[Object presence transitions]
════════════════

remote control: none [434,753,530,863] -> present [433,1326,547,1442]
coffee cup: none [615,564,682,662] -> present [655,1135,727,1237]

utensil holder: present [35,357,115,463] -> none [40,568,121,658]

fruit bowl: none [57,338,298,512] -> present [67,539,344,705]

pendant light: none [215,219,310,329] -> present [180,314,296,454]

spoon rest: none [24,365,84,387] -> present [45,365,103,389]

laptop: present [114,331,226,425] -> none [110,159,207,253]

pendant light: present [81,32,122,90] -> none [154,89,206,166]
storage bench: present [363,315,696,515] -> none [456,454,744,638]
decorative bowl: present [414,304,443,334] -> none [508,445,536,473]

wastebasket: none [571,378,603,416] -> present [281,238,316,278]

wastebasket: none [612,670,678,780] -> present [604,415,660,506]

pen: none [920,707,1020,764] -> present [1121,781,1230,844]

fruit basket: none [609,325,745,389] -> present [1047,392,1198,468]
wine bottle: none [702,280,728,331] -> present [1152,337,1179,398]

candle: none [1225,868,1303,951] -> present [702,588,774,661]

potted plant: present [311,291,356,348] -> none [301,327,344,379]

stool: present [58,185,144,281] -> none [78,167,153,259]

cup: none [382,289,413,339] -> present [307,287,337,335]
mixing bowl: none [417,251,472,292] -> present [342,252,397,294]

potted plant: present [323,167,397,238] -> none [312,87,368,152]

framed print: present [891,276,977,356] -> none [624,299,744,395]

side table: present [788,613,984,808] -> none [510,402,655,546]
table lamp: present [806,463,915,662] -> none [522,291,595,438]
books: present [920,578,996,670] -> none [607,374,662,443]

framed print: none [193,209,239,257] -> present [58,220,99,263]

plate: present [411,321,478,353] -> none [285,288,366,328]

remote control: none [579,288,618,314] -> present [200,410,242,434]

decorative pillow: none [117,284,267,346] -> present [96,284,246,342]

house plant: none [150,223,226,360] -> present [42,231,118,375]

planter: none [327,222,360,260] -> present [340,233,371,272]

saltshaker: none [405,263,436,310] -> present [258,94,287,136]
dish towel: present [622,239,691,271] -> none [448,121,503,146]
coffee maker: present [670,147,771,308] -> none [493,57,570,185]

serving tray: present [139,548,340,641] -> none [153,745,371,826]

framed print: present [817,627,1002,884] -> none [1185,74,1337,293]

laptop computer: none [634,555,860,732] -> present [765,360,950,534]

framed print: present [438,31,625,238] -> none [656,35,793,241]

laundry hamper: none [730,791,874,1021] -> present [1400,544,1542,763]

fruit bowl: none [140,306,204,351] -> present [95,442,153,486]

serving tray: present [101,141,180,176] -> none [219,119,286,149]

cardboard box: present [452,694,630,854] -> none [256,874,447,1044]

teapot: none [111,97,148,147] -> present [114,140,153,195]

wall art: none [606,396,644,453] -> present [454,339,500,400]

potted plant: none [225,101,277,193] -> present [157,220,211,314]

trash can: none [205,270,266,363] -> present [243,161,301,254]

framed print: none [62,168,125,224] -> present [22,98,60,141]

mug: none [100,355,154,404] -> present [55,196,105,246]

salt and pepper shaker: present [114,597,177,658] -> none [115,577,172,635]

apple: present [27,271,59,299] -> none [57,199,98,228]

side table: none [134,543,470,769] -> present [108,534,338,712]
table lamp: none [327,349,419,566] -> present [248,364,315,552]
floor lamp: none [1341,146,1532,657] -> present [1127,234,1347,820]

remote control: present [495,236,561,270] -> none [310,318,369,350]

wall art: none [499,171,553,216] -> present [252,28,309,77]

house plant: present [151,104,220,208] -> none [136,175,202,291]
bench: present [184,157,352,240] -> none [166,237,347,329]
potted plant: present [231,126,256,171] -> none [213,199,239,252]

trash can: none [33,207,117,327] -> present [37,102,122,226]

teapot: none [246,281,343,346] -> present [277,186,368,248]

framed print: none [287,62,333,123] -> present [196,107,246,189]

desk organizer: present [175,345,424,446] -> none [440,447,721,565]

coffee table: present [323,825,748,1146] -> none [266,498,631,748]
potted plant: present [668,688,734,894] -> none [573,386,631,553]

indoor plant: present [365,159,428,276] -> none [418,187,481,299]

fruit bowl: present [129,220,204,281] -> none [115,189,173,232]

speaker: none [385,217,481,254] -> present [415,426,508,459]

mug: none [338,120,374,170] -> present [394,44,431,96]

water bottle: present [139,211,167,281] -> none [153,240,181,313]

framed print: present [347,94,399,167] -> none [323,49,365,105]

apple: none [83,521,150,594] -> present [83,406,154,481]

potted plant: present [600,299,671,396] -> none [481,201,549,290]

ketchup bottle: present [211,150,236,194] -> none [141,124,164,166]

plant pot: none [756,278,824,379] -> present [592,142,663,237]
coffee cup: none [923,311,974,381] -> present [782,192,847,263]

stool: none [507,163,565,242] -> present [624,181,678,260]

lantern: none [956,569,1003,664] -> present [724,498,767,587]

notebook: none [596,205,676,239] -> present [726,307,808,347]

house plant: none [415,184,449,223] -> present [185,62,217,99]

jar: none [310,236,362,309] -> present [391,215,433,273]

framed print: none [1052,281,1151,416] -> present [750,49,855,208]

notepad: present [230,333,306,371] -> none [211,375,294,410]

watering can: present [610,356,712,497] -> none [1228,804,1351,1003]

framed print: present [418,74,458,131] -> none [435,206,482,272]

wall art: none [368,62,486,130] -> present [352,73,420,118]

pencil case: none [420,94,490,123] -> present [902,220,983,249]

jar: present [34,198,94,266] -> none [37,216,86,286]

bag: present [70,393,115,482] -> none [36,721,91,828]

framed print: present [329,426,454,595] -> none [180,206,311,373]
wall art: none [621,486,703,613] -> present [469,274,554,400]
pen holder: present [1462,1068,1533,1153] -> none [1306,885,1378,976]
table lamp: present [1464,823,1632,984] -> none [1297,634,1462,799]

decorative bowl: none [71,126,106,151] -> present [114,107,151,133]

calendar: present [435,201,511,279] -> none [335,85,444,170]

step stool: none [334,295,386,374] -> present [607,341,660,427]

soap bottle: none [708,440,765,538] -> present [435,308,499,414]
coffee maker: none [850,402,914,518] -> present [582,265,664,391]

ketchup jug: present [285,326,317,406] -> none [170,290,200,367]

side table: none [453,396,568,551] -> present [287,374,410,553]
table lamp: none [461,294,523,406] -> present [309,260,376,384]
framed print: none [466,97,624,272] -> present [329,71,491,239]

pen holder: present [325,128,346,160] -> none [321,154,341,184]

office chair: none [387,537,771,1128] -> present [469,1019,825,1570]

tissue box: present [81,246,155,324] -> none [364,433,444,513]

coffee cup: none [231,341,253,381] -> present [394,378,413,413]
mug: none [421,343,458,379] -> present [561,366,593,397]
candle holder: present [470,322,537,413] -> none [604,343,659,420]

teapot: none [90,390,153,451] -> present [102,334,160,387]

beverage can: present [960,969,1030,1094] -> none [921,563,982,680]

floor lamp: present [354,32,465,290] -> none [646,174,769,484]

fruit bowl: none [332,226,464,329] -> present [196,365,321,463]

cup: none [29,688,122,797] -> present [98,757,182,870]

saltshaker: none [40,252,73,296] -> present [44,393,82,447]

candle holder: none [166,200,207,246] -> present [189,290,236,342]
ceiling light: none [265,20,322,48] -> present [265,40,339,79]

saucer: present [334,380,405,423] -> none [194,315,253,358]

════════════════

Your objective — Of the lines above, extract only those from the line with "framed print: none [287,62,333,123]" to the line with "plant pot: none", both included, exactly as written.

Completed exercise —
framed print: none [287,62,333,123] -> present [196,107,246,189]

desk organizer: present [175,345,424,446] -> none [440,447,721,565]

coffee table: present [323,825,748,1146] -> none [266,498,631,748]
potted plant: present [668,688,734,894] -> none [573,386,631,553]

indoor plant: present [365,159,428,276] -> none [418,187,481,299]

fruit bowl: present [129,220,204,281] -> none [115,189,173,232]

speaker: none [385,217,481,254] -> present [415,426,508,459]

mug: none [338,120,374,170] -> present [394,44,431,96]

water bottle: present [139,211,167,281] -> none [153,240,181,313]

framed print: present [347,94,399,167] -> none [323,49,365,105]

apple: none [83,521,150,594] -> present [83,406,154,481]

potted plant: present [600,299,671,396] -> none [481,201,549,290]

ketchup bottle: present [211,150,236,194] -> none [141,124,164,166]

plant pot: none [756,278,824,379] -> present [592,142,663,237]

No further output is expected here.